• _WRITTEN TASK 1_
Extract the passage of the mailing list reply on indexing text with XML tags between "Re: indexing text" and "to index them.", inclusive.

• _DOCUMENT EXCERPT_

You are viewing a plain text version of this content. The canonical link for it is here.
Posted to solr-user@lucene.apache.org by Shalin Shekhar Mangar <sh...@gmail.com> on 2008/04/19 07:41:04 UTC

Re: indexing text containing xml tags

CC'ing the solr-user mailing list because that is the right list for usage
questions.
You'll need to XML encode your title field. Basically you need to replace
'<' with &lt; etc, then you will be able to index them.

• _MATERIAL TO PROCESS_
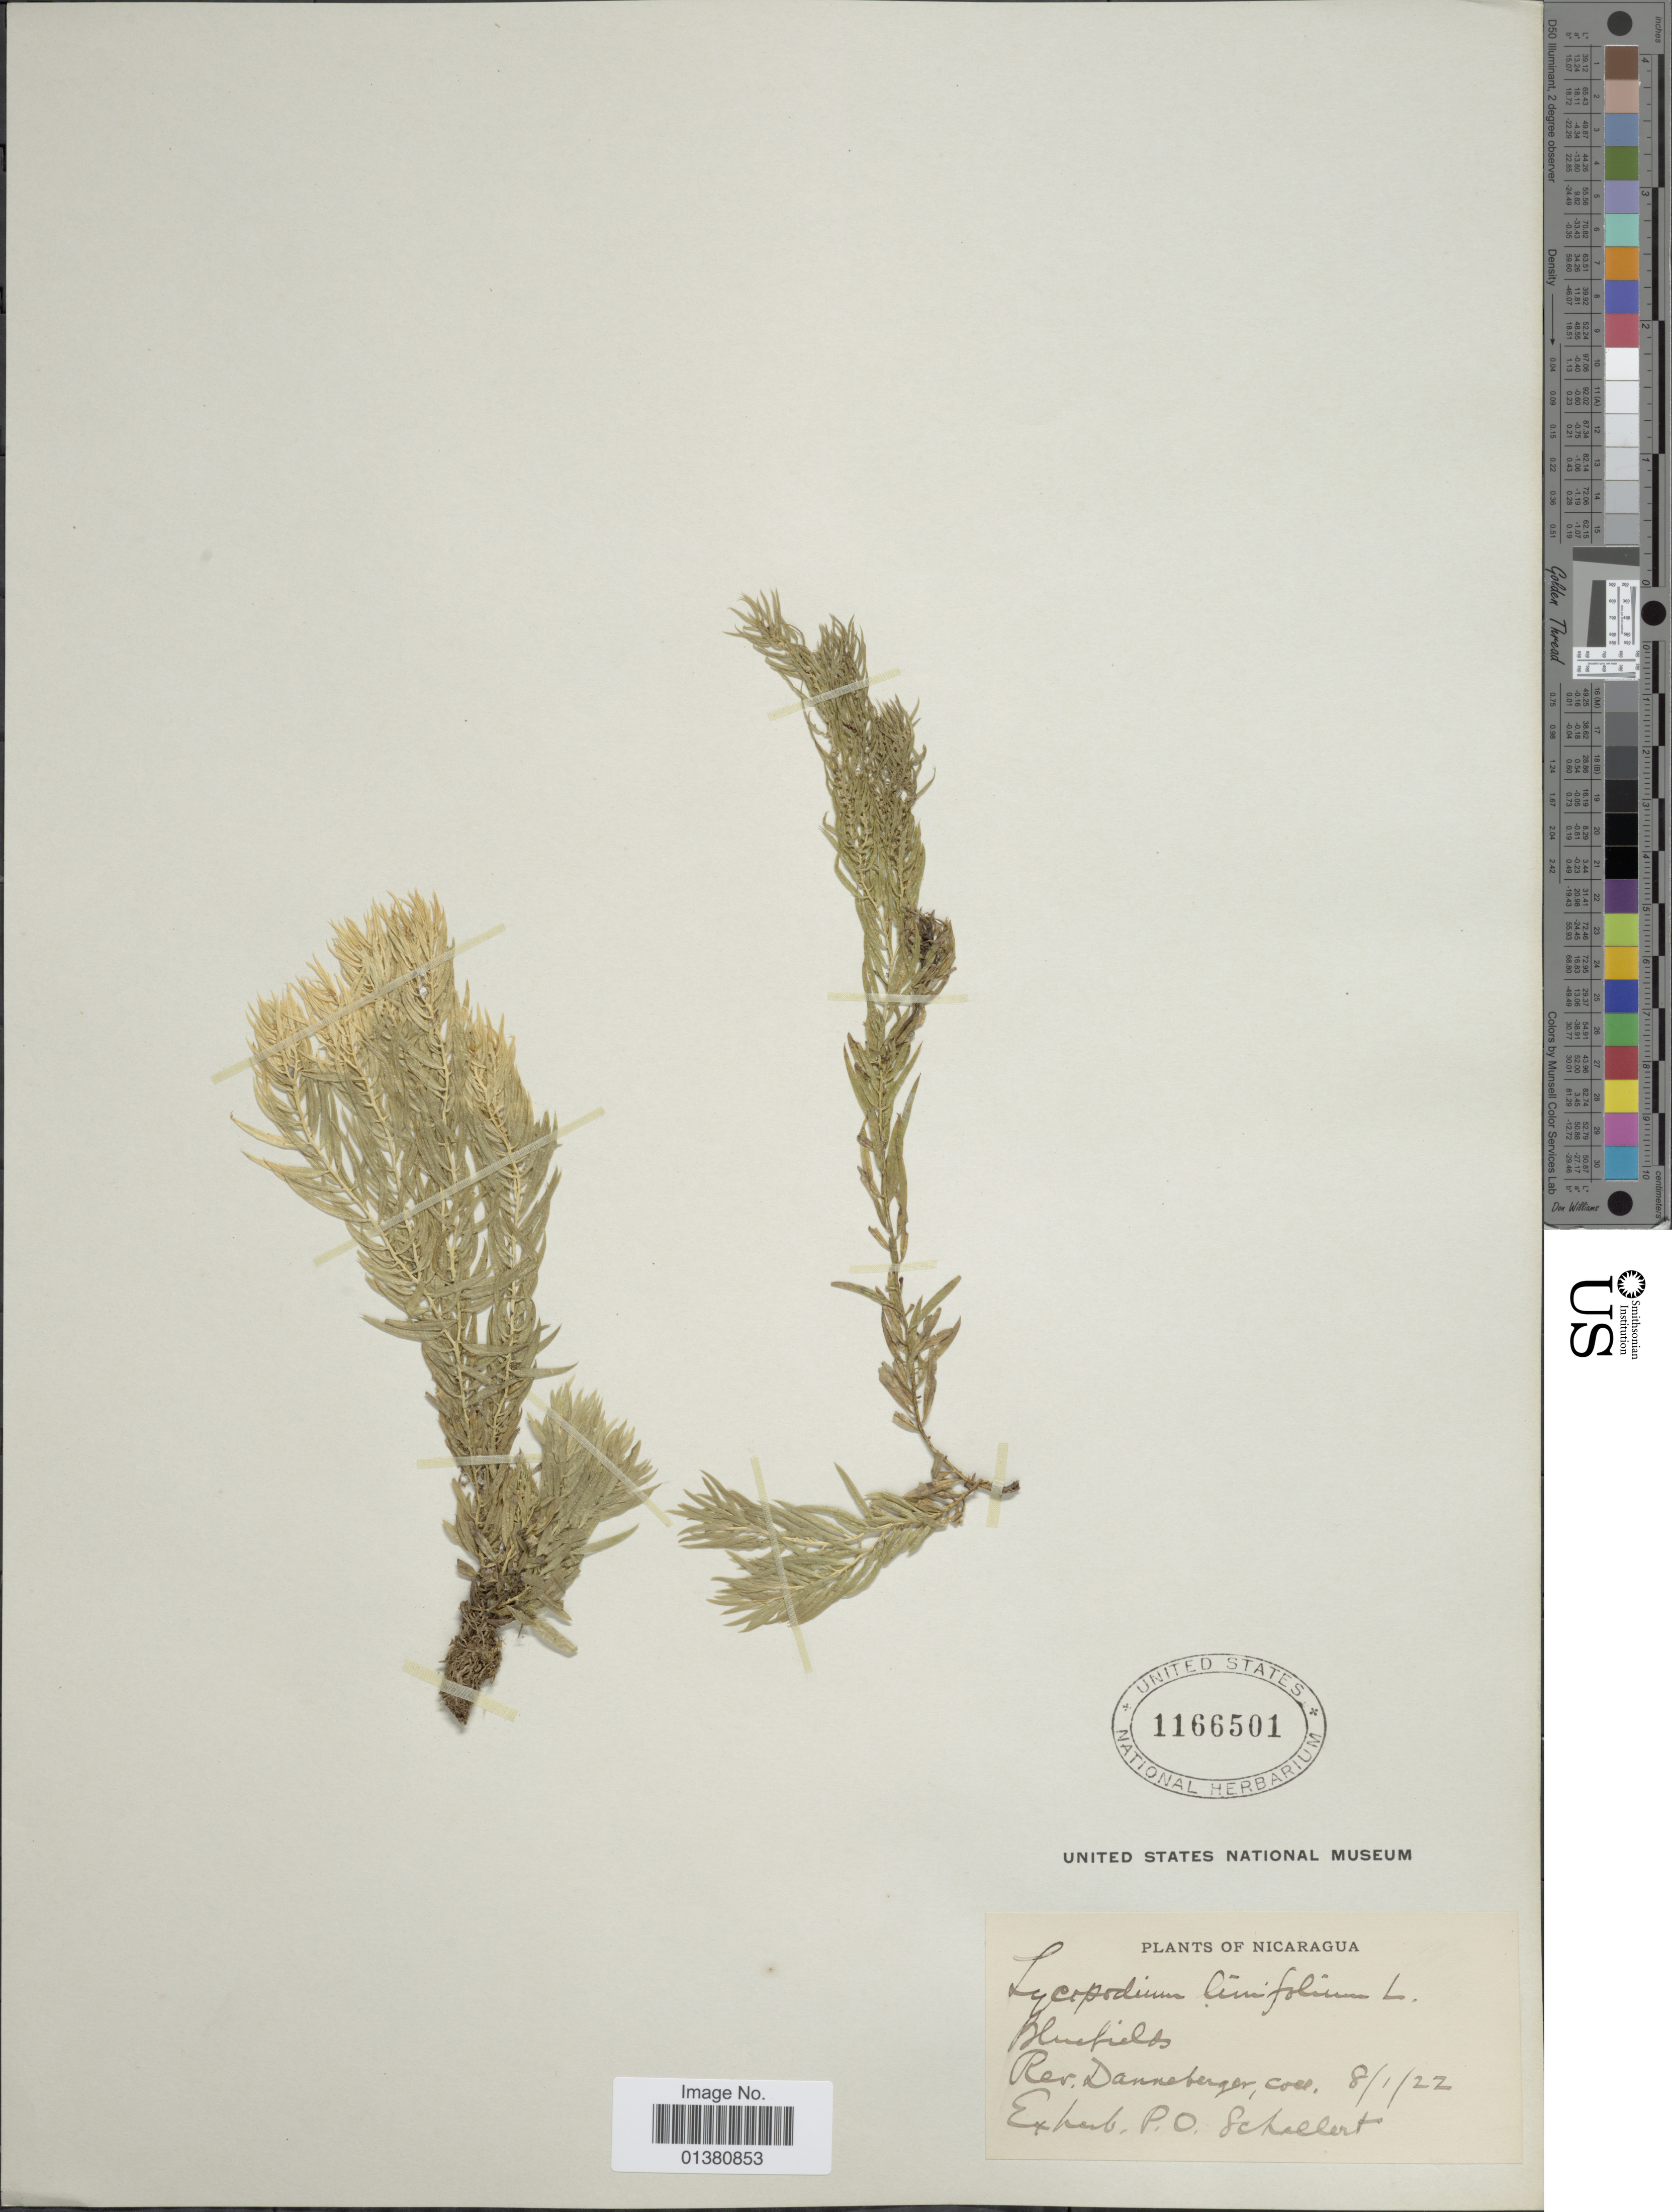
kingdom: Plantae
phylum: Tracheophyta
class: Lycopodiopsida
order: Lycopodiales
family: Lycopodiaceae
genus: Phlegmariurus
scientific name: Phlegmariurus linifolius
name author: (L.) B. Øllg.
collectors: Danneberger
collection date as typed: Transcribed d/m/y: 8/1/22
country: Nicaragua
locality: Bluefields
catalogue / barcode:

• _WRITTEN TASK 2_
Rewrite all the plant sheet entries with "locality" replaced by "site" and nothing else altered. Leave the pictures out.

• _RIGHT ANSWER 1_
Re: indexing text containing xml tags

CC'ing the solr-user mailing list because that is the right list for usage
questions.
You'll need to XML encode your title field. Basically you need to replace
'<' with &lt; etc, then you will be able to index them.

• _RIGHT ANSWER 2_
kingdom: Plantae
phylum: Tracheophyta
class: Lycopodiopsida
order: Lycopodiales
family: Lycopodiaceae
genus: Phlegmariurus
scientific name: Phlegmariurus linifolius
name author: (L.) B. Øllg.
collectors: Danneberger
collection date as typed: Transcribed d/m/y: 8/1/22
country: Nicaragua
site: Bluefields
catalogue / barcode:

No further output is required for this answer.